In some PEP instances, patients are provided reasonable and necessary care by the original agency. When the POC is completed, goals are achieved, and the beneficiary has reached maximum potential, the patient, in accordance with the rules, is discharged from service before the end of the 60 days. For whatever reason, the patient is seeking admission to a second agency. In checking the CWF on admission, if the patient is current with the primary agency, you need to follow the process and notify them of the transfer. The CWF episode may not be closed despite the patient being discharged. In these types of events; important questions in the acceptance of referrals would be: “Why does the patient require another episode of home health care if they just finished one? Was there a change in condition? New diagnosis? Recent hospitalization?” It is important to ask questions, and ensure eligibility of all beneficiaries being admitted to the agency. Work with your admission clinicians to ensure that eligibility requirements are being met. Practices NOT associated with this include:

1. A beneficiary may meet another nurse at the senior center, through friends/family, etc and sign up for services because they “like” the nurse. There is no eligibility here. If the patient has been discharged appropriately from the primary agency, then what is the skill of a second episode? Federal monies paid into this program were not for these purposes; refer to the Medicare Benefit Policy Manual Chapter 7 number 30. Tax payer money funds this program, and should be spent on care that is in compliance with all State and Federal rules and guidelines.

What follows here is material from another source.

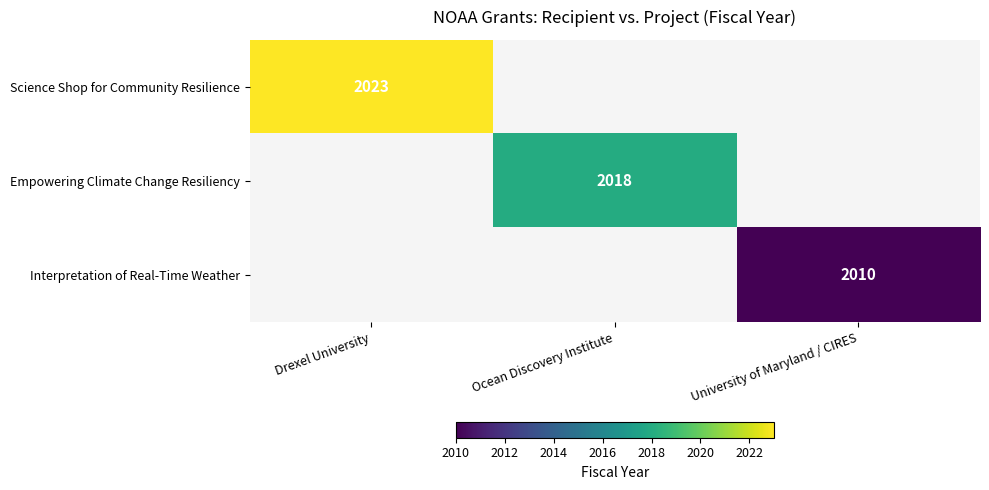

Which label corresponds to the smallest value in the chart?

University of Maryland / CIRES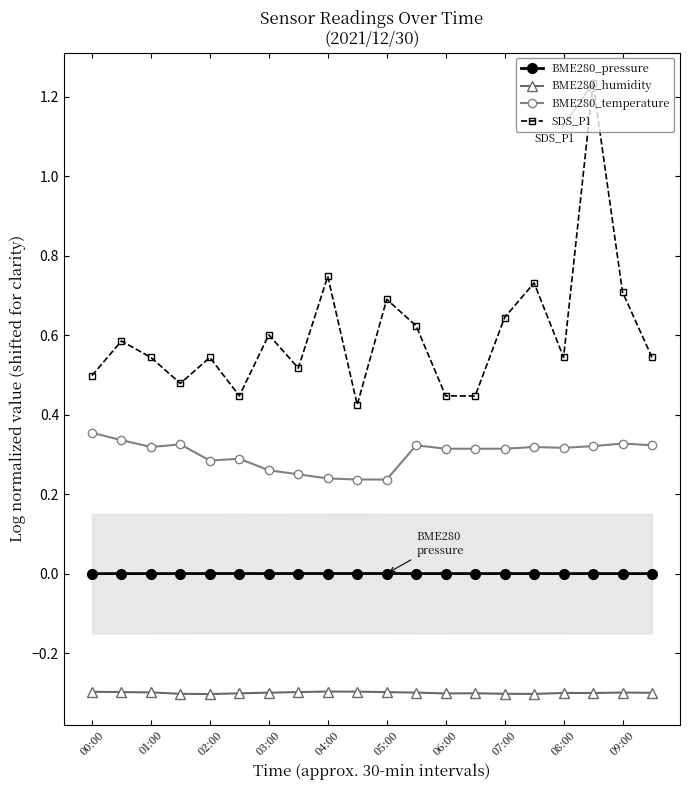

How many SDS_P1 values are between 0 and 1?

19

2. Knocking on doors, “combing” for patients, and offering a “stop by and check in on you service”. The Home Health Benefit was never intended to “stop by and check in on you”. Beneficiaries have these programs presented to patients as a “free” service, so why not? This is not qualified and skilled care. If the beneficiary does not qualify for service, they are not to receive the “free” benefit. Family, friends and neighbors can “stop by and check in”, this is not reasonable, necessary, or skilled homecare.

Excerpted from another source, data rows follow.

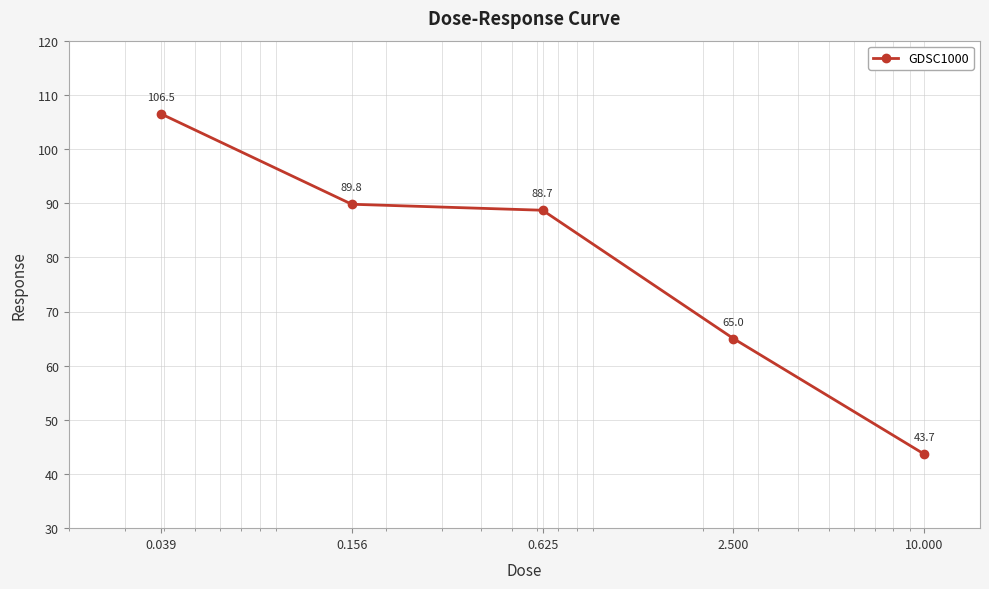

What is the minimum value shown in the chart?

43.7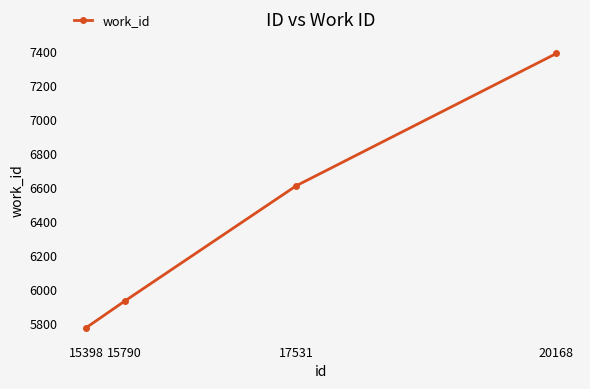

The value at 17531 is 11624. True or false?

False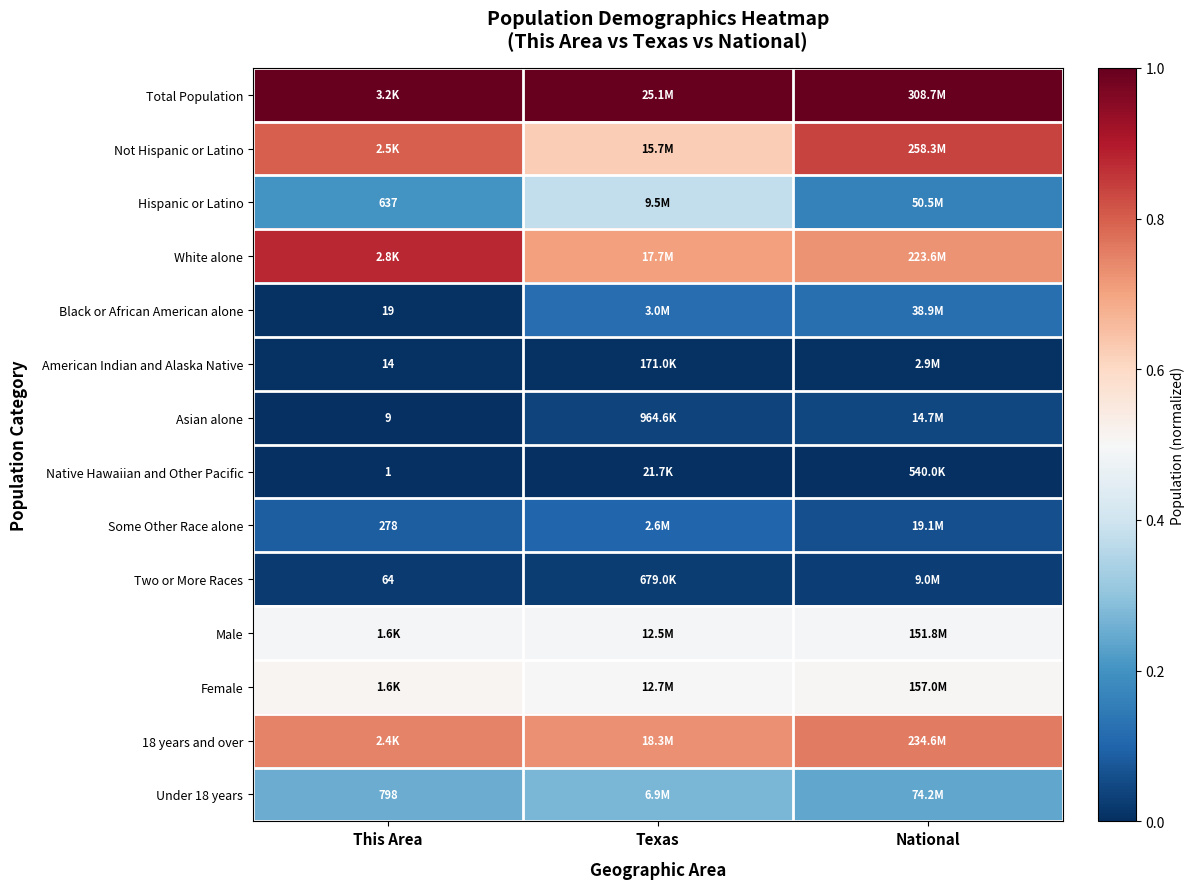

What is the difference between the maximum and minimum values in the Black or African American alone series?

0.1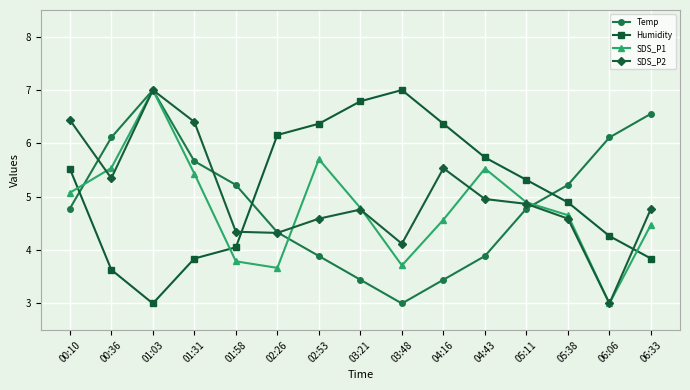

Between which two adjacent categories do Temp and SDS_P1 first intersect?

00:10 and 00:36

Please refer to your own MAC for regulations, dispute forms, and further guidance. In practices surrounding PEP’s, the rules are clear. Billing practice, agency culture, and ethical practice are imperative. Consider the basics of The Medicare Benefit Policy Manual Chapter 7, Section 30: Conditions Patients Must Meet to Qualify for Coverage of Home Health Services, and ponder the requirements. Are the clinical, billing, and management staff well trained on rules, regulations and processes of PEPs? Compliance is key for qualification in PEP scenarios.